= EXERCISE PROMPT =
Exactly as they appear below, repeat the lines from the one with "middle dip: (700, 196)" through the one with "thumb mcp: (879, 398)", and no others.

(INPUT FOR THIS TASK)

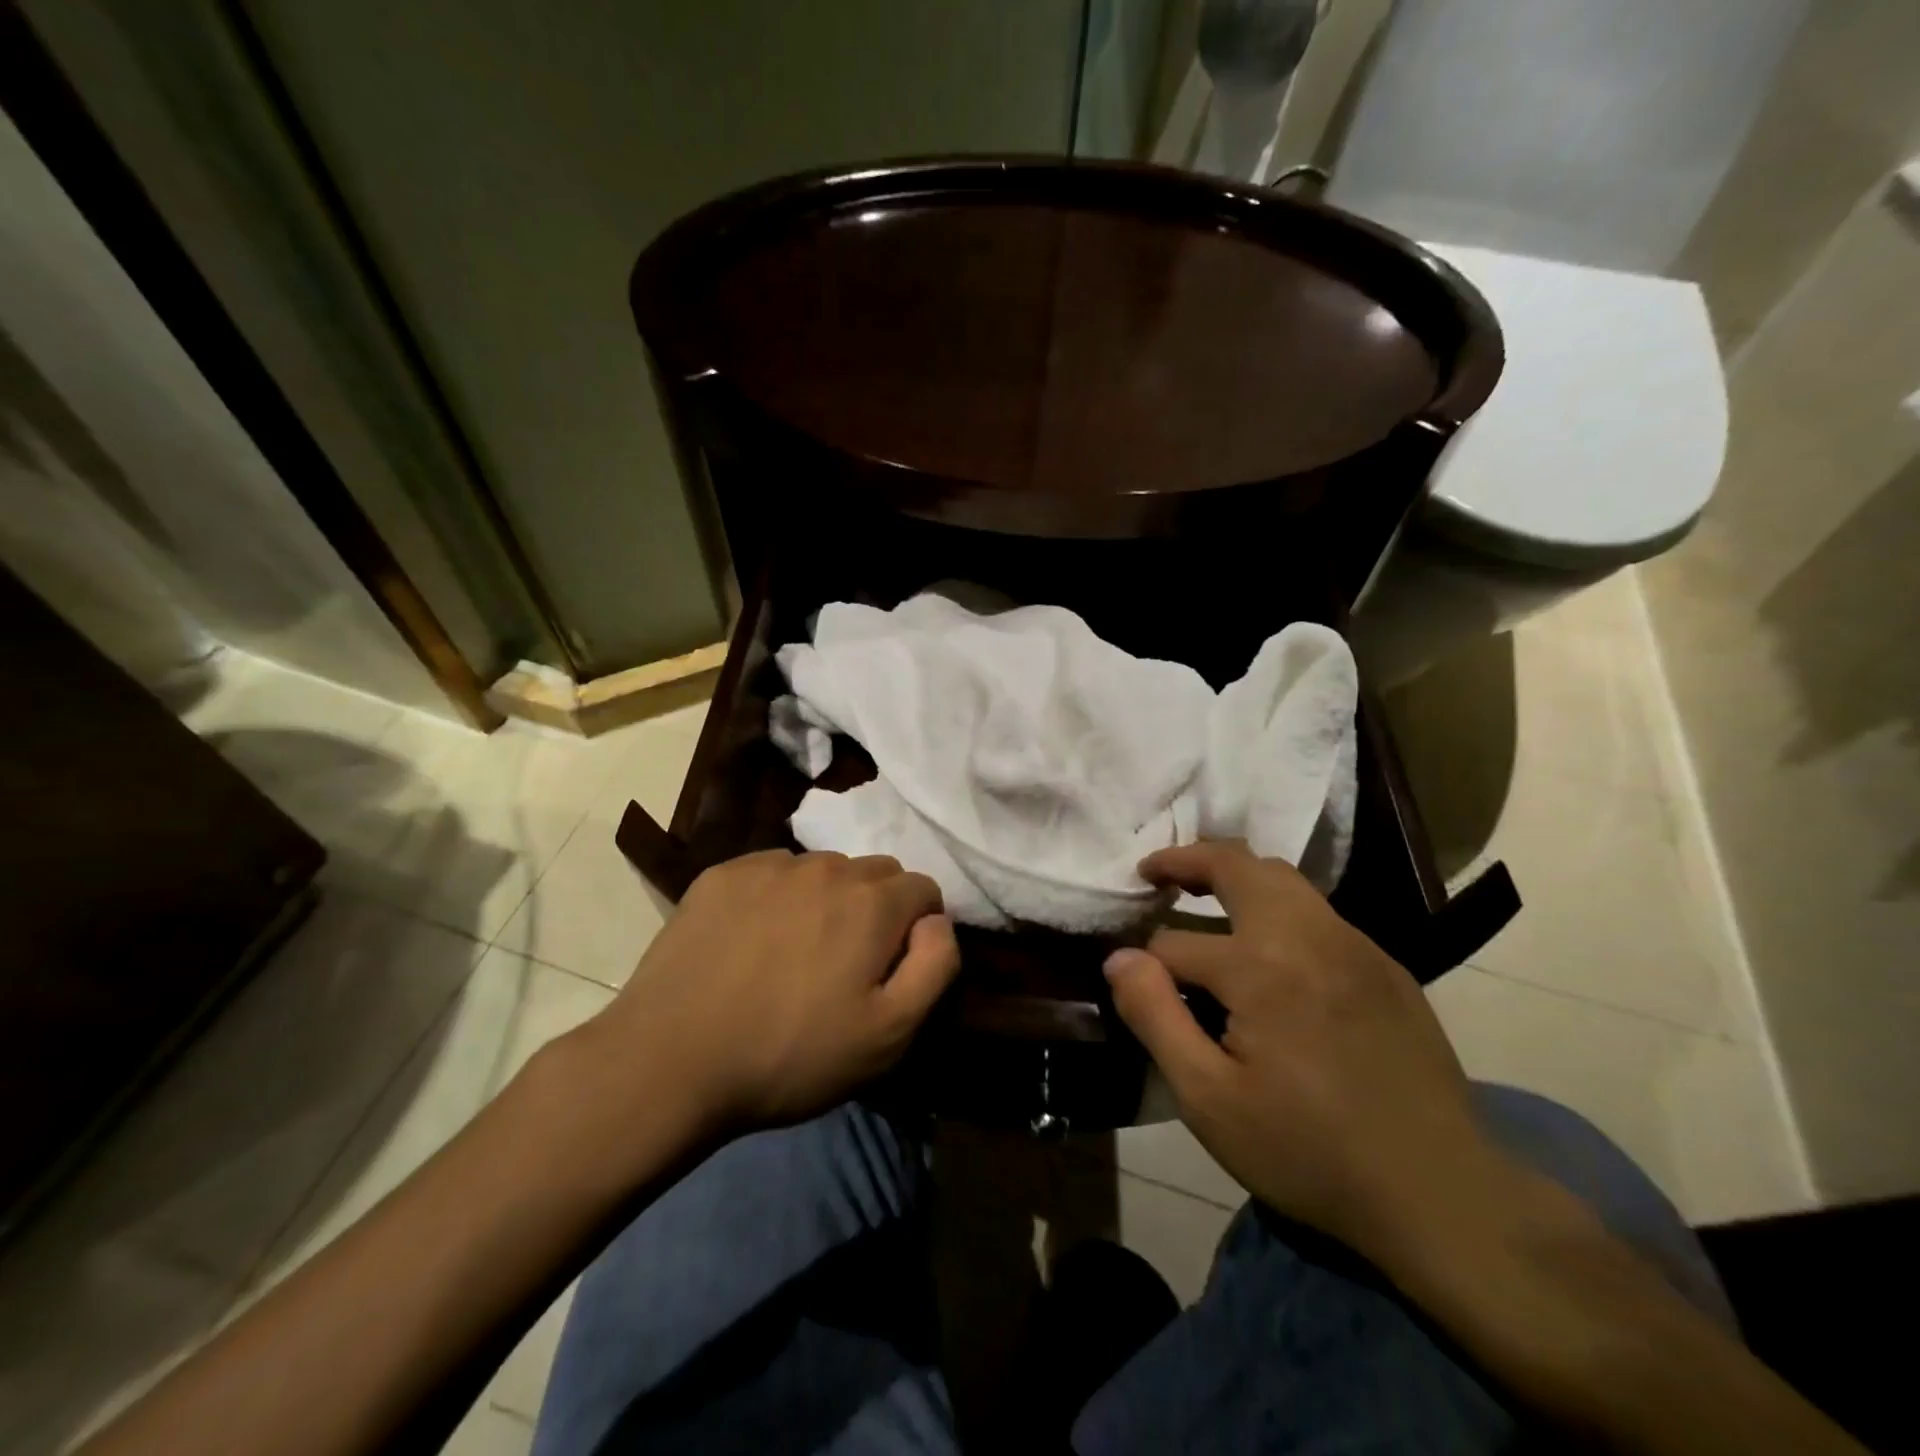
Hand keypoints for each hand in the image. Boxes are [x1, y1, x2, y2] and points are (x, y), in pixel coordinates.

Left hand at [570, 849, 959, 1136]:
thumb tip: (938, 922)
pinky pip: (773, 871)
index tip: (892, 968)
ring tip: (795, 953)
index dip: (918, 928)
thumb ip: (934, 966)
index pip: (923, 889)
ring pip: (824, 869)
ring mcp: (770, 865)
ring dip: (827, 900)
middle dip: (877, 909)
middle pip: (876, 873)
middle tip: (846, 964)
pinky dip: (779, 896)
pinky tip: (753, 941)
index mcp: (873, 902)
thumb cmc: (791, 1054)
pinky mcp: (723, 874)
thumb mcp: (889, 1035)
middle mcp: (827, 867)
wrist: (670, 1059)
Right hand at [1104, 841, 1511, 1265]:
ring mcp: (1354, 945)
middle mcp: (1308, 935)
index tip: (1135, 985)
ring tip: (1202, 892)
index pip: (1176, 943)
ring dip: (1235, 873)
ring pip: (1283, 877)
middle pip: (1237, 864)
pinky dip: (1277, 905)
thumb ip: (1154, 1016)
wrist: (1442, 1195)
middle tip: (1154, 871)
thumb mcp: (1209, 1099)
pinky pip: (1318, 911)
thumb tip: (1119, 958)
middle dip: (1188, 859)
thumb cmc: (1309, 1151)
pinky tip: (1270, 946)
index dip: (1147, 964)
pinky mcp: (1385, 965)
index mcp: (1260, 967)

(End INPUT FOR THIS TASK)
(INPUT FOR THIS TASK)

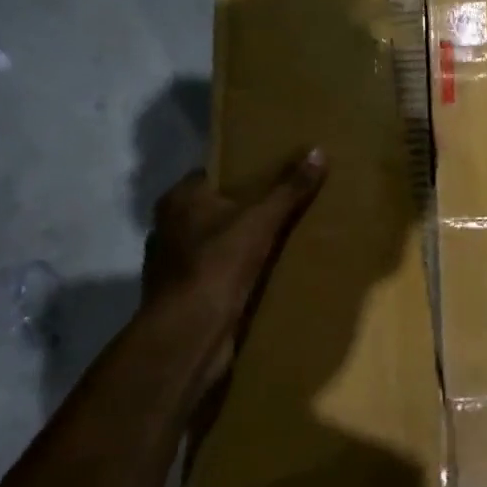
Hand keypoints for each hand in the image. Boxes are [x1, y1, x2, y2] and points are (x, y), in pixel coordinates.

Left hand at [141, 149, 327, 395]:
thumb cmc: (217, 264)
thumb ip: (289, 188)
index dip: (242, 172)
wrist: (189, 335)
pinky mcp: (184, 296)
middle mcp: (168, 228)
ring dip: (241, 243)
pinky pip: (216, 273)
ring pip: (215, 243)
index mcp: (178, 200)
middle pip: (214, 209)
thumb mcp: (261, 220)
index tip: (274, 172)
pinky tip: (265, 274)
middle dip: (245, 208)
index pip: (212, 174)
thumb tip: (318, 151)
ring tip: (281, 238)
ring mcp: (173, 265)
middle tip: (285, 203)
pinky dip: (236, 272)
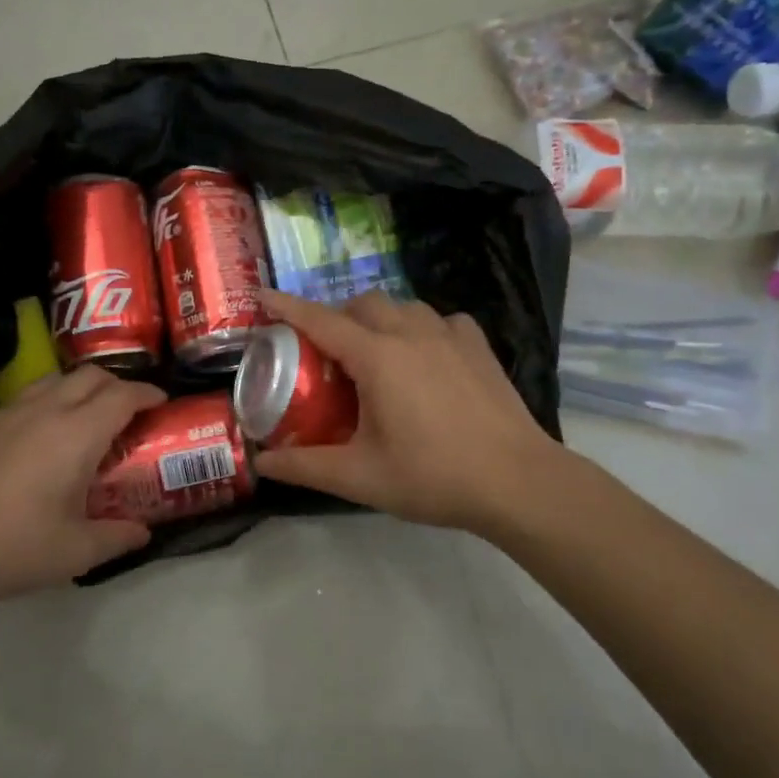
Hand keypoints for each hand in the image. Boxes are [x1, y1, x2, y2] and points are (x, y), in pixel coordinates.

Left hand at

(End INPUT FOR THIS TASK)
(INPUT FOR THIS TASK)

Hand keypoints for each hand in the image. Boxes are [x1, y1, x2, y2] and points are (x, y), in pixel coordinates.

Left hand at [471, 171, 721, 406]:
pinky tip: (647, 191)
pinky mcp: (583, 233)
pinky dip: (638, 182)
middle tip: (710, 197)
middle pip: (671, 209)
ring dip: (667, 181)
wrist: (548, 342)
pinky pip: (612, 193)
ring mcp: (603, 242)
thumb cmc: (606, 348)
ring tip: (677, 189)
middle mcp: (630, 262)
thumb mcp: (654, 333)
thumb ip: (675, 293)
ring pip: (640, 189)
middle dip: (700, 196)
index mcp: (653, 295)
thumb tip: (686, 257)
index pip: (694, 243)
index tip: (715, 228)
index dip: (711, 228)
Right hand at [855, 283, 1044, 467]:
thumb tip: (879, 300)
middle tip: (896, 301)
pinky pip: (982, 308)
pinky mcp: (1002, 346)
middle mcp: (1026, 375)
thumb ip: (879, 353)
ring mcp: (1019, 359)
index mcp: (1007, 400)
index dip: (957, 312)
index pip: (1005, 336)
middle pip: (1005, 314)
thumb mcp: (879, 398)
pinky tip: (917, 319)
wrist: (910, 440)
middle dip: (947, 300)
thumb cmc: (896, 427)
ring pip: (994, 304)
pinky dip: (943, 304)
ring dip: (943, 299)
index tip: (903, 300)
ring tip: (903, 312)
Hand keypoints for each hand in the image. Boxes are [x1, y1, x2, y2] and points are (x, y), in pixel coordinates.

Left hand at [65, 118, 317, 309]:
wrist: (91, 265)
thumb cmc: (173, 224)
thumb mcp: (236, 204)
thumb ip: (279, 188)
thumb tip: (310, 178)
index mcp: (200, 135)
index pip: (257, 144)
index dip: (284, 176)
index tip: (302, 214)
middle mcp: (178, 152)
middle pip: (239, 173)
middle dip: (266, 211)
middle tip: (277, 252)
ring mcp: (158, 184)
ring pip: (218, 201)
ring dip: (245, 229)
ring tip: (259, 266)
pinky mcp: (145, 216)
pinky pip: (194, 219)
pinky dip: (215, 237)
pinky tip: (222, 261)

(End INPUT FOR THIS TASK)

= SOLUTION =
middle dip: (700, 196)
index mcp: (653, 295)
thumb tip: (686, 257)
index pip: (694, 243)
index tip: (715, 228)
index dip: (711, 228)
Right hand at [855, 283, 1044, 467]:
thumb tip: (879, 300)
middle tip: (896, 301)
pinky pip: (982, 308)
pinky mcp: (1002, 346)
middle mcp: (1026, 375)
thumb ip: (879, 353)
ring mcp: (1019, 359)
index mcp: (1007, 400)
index dip: (957, 312)
index pip: (1005, 336)
middle pip: (1005, 314)
thumb mcp: (879, 398)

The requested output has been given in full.